Ronald Reagan was nowhere near as simple-minded as he was portrayed in a largely hostile visual media. The Day After caused him to use our parity in theater nuclear weapons to bring the Soviets to the negotiating table, and the result was the INF Treaty (which, according to experts interviewed for an Aviation Week article, is being effectively voided by Russia).

Another made-for-TV movie broadcast shortly after The Day After, the BBC’s Threads, is also a docudrama, but one which is less a political drama and more a documentary. Threads very calmly examines the assumptions on which British civil defense planning was based and plausibly discredits them. It was clearly better-researched than The Day After and does a better job of rubbing the viewer’s nose in the reality of the post-nuclear world.

I am a certified radiological monitor under the old Federal/state civil defense program, and have read the literature of arms control and nuclear warfighting theory extensively. This isn’t impressive compared to the qualifications of some of the “arms control wonks” who implied to reporters before last year’s elections that there was nothing preventing the President of the United States from ordering the use of our nation’s nuclear arsenal without a good reason — that hasn’t been true since the Nixon administration — but I’d like to share my perspective, anyway.

- - - - -

WORK INSTRUCTION A:
Answer these from the passage about nuclear war films:
(i) What treaty came about after the Soviets were brought to the negotiating table?
(ii) Which broadcaster made Threads?
(iii) Under what program is the writer a certified radiological monitor?
WORK INSTRUCTION B:
Please rewrite the paragraph of the passage about nuclear war films that begins "Another made-for-TV movie" in shorter form, keeping its main facts.

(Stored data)

- - - - -

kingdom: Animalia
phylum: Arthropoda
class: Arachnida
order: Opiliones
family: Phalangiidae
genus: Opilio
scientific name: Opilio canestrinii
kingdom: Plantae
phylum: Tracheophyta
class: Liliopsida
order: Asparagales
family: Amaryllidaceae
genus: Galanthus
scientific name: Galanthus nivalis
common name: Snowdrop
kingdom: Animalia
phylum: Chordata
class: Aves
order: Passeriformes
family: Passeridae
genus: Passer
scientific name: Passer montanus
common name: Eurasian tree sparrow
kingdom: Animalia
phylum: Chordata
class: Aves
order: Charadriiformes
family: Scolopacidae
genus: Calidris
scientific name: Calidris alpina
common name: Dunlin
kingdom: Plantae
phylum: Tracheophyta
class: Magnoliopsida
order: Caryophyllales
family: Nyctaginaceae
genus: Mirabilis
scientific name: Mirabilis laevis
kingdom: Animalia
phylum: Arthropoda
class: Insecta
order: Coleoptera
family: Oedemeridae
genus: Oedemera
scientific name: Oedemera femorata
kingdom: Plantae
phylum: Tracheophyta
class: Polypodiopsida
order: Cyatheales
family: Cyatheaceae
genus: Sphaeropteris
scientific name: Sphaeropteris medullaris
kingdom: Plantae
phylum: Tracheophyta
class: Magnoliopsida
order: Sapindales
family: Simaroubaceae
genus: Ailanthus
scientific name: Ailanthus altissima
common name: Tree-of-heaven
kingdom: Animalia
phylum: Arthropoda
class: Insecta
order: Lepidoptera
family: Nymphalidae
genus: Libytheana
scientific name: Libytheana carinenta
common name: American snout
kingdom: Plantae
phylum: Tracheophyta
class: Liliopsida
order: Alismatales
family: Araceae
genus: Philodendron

- - - - -

REPLY A:
(i) The INF Treaty
(ii) The BBC
(iii) The old Federal/state civil defense program

REPLY B:
Threads, a BBC made-for-TV docudrama broadcast shortly after The Day After, is less political drama and more documentary. It calmly examines the assumptions behind British civil defense planning and plausibly discredits them. It was better researched than The Day After and more forcefully confronts the viewer with the reality of the post-nuclear world.